# Selling SA for $0?



## stevedmatt (Jun 18, 2009)

I am looking to remove at least one of my SA weeks from my portfolio. I have more weeks than I can use as I am in the process of starting a family and don't see myself traveling as much as I have been.

I have been pretty happy with my SA timeshares and purchased them for next to nothing. I would like to sell at least one of them for the same, just transfer fees. I obviously don't want to pay any fees to list them. Where would be the best place to list them? I also plan to put it on the classified section here.


----------



## Carolinian (Jun 19, 2009)

I bought a timeshare once on the SA online auction site www.bidorbuy.co.za , so I guess that would be a route to sell one as well.


----------



## janej (Jun 19, 2009)

I sold mine on bidshare.  There is no fee until they find a buyer.  They only charged $50 after the transaction finalized.  I guess you can ask for $100 to cover those cost.  The nice thing about my SA timeshare was the resort handles the sale for very low transaction cost.


----------



## Carol C (Jun 19, 2009)

I sold my two Sudwala t/s back to Ron R for $50 each. I felt they had paid for themselves, and I owned 11 wks and needed to divest. Maybe Ron is still buying some back for resale purposes?


----------



## stevedmatt (Jun 19, 2009)

Carol, Did you have problems getting the money from Ron? Again, I am not looking for money. If Ron would like the one week I am looking to remove from my profile and would pay the resort for the transfer fees, he can have it. They have definitely paid for themselves, and if I could use it, I would keep it.


----------



## AwayWeGo (Jun 19, 2009)

*Closing Services For South African Timeshares.*

How is closing handled for sales of timeshares in South Africa ?

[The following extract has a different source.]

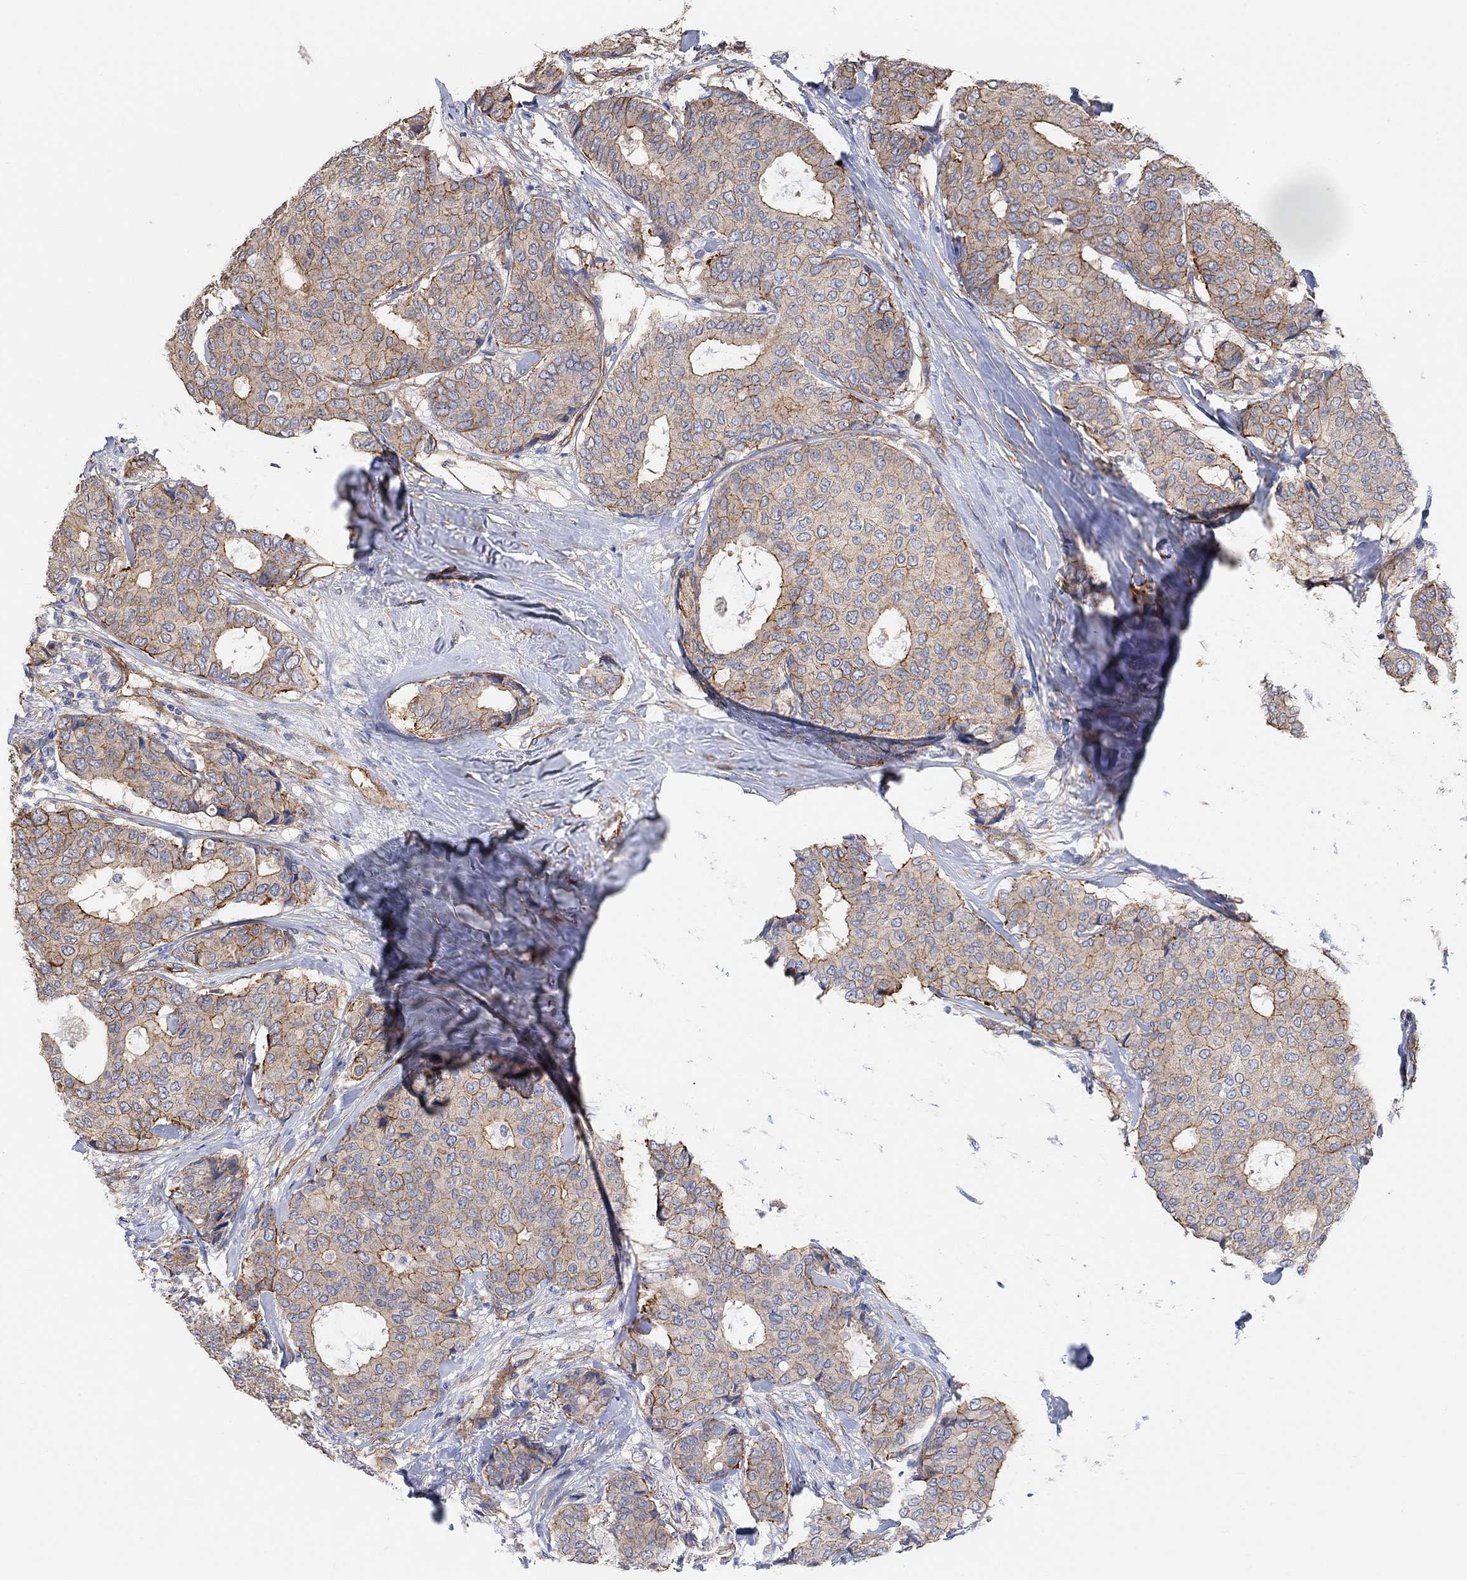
{"staining": {"intensity": "strong", "quantity": "<25%", "location": "cytoplasmic/membranous"}, "tissue": "breast cancer", "cell_type": "Tumor cells", "image_type": "cancer", "snomed": [{"axis": "morphology", "description": "Duct carcinoma"}, {"axis": "topography", "description": "Breast"}], "caption": "Tumor cells display strong cytoplasmic/membranous expression in approximately <25% of cells in breast invasive ductal carcinoma.", "gene": "SYT16", "patient": {"sex": "female", "age": 75}}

-- Alan Cole, McLean (Fairfax County), Virginia, USA.​


----------



## janej (Jun 19, 2009)

I sold mine at Dik and Place on the Bay.  In both cases, the resort had someone who could handle the transfer.  Once I found the right contact person, I emailed them the details of the transaction.  They take the processing fee from the buyer and start processing, when they get to certain point, I asked them to notify me and wait for me to clear the payment from the buyer.  They complete the transfer after they hear from me.  The cost was under $100 in both cases.


----------



## MuranoJo (Jun 21, 2009)

To clarify--you find a buyer (via some manner) and then you connect with the resort to handle the transfer if they will do it?  Might be better to clarify the transfer process with the resort before you make a sale I would guess.  Just not sure, never did this myself and no current plans to do so.

But my guess is these were a heck of a lot easier to buy than they'll be to sell (which is probably true of all timeshares).


----------



## janej (Jun 21, 2009)

I did contact the resort before I listed the weeks.  You need to find out the closing cost and disclose that with your listing.  It is much easier and cheaper than selling here at the US.


----------



## rapmarks (Jun 22, 2009)

I gave my week away.  i listed it here and on timeshare forums.  Someone contacted me to get it for his brother in law.  The resort emailed me the transfer forms.  i signed them and mailed them to the "purchaser", they included $58 transfer fee, which the purchaser sent to the resort.  It was a three bedroom at LaLucia Sands.  All the agents like Ron, never got back to me or various other excuses.


----------